As your career unfolds you may receive very significant communications (including invitations to participate in publications, research grants, or even to be a visiting professor) via e-mail. These may come from colleagues within your own institution or from other institutions. If you don’t look at your e-mail periodically, including the “junk” or “spam” folders, you won’t even know about these opportunities. You will miss a major chance to network, and may even be perceived as rude and unresponsive. The sender of the e-mail will simply move on and contact someone else who is equally well qualified.
You don’t have to obsessively check every couple of hours, but I would recommend a daily sweep of your inbox. It’s a lot easier to clear things out if you are only dealing with a day’s worth of messages.
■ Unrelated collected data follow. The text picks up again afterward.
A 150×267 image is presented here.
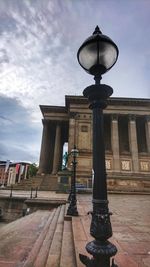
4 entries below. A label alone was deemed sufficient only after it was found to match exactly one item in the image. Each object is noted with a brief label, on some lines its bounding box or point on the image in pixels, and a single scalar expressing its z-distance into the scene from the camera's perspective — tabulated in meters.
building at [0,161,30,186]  36.41
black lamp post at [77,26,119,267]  2.22
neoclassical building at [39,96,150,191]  33.06
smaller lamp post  7.27
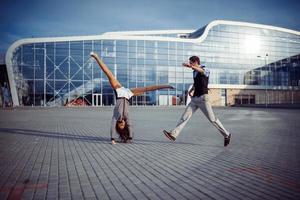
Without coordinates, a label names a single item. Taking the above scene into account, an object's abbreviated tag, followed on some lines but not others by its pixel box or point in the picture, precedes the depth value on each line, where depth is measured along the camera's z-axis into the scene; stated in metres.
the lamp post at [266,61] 56.59
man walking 6.23
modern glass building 42.88
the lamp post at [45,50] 42.95
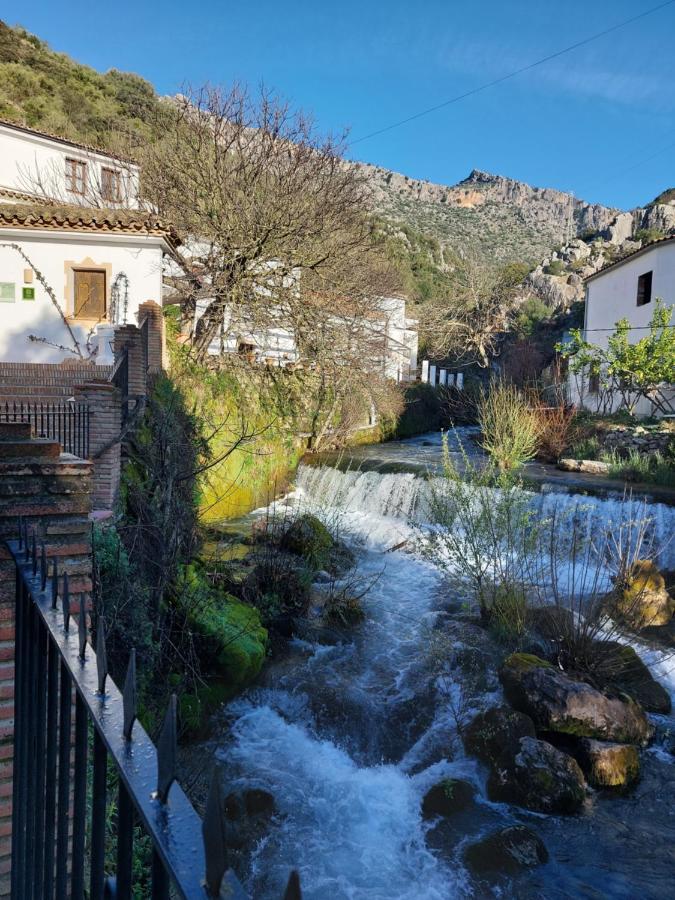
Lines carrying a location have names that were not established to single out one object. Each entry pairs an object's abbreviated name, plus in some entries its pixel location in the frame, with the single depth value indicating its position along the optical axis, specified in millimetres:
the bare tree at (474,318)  32125
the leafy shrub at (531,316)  36469
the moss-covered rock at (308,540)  10508
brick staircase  11883
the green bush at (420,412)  24797
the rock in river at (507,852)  5047
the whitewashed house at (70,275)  14953
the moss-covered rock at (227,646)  7043
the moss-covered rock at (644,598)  8453
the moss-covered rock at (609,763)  5930
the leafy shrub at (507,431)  14180
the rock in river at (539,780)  5656
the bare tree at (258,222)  16547
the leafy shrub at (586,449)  17219
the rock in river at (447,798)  5723
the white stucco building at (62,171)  20891
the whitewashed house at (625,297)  20469
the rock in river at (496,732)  6109
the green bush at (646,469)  14172
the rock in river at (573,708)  6324
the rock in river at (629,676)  7195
Please don’t tell me how many e-mails you get every day. I have been handing out my business card (with e-mail address) for years, and my e-mail address is on my faculty profile on our department website. I can assure you that I still get a large number of e-mails.
And, once you engage in an e-mail conversation with a colleague, respond promptly. Even if all you can say is “Busy now, I’ll respond by the weeks’ end” (and cc this to yourself so you don’t forget), you will be perceived as awake, alert, alive, and responsive. Your response will be greatly appreciated by the sender.